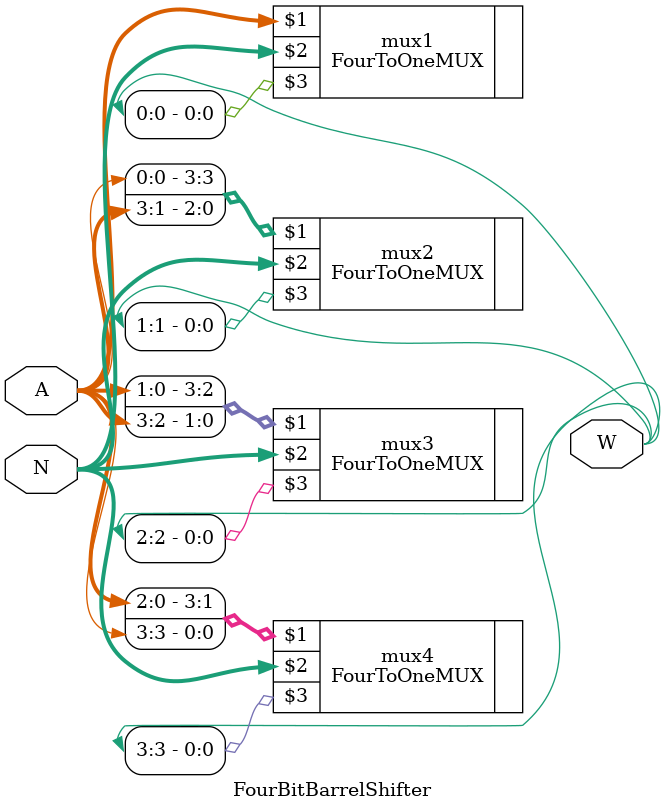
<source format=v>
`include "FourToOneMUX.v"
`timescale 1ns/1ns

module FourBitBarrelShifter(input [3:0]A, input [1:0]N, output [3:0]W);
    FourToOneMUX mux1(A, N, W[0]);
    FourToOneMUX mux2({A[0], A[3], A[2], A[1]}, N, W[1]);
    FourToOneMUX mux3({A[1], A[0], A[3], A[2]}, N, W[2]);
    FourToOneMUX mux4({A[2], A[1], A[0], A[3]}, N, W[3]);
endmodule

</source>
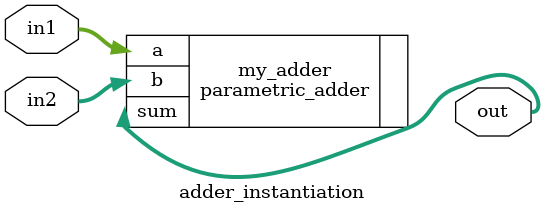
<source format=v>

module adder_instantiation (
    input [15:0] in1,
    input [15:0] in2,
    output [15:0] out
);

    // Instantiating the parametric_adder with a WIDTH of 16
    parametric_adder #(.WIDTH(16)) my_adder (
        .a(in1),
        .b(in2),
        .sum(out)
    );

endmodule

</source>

---

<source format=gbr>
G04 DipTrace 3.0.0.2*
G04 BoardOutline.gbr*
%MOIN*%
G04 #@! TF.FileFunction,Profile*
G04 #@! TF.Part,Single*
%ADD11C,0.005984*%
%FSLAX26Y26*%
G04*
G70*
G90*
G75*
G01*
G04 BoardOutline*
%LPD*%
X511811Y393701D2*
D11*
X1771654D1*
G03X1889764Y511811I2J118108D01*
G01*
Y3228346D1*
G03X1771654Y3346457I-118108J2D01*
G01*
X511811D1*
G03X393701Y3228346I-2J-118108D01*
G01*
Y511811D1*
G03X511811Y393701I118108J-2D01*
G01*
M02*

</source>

...

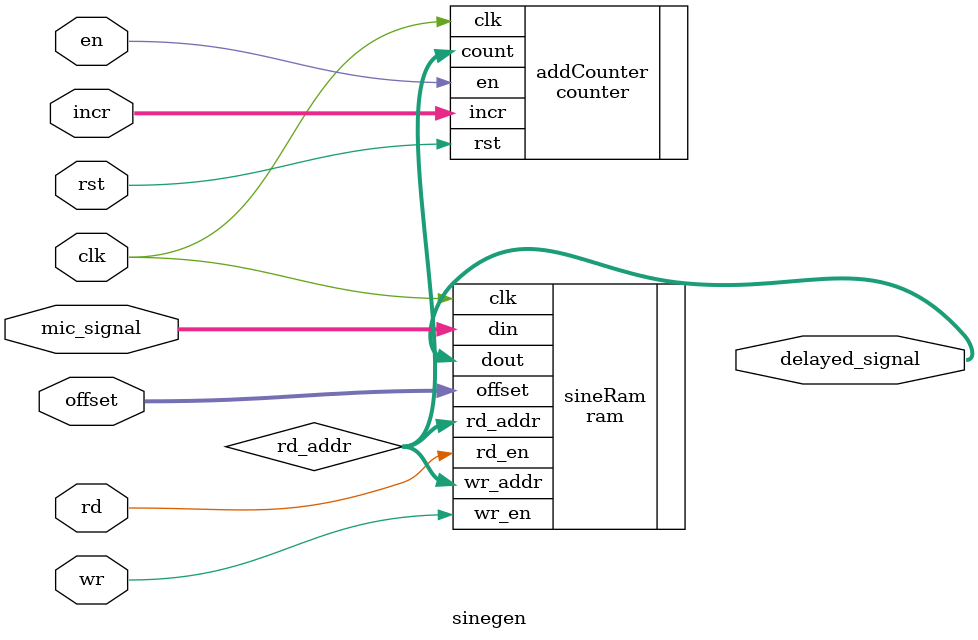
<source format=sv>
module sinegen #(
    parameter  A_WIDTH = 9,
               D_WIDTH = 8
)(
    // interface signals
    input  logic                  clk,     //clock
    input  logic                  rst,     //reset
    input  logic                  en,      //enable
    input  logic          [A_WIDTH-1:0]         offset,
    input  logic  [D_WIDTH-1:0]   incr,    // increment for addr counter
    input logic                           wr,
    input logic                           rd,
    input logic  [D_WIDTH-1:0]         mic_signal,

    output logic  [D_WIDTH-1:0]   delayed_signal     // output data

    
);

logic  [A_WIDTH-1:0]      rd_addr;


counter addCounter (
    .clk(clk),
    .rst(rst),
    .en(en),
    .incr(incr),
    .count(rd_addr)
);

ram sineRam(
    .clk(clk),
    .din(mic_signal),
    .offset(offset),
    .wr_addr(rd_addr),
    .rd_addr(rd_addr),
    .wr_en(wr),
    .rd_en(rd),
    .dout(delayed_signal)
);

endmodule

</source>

ASSIGNMENT
Pull every line containing the string "input" out of the data above and copy it.

SOLUTION TO THE PROBLEM
module FourBitBarrelShifter(input [3:0]A, input [1:0]N, output [3:0]W);
    input [15:0] in1,
    input [15:0] in2,
    input  logic                  clk,     //clock
    input  logic                  rst,     //reset
    input  logic                  en,      //enable
    input  logic          [A_WIDTH-1:0]         offset,
    input  logic  [D_WIDTH-1:0]   incr,    // increment for addr counter
    input logic                           wr,
    input logic                           rd,
    input logic  [D_WIDTH-1:0]         mic_signal,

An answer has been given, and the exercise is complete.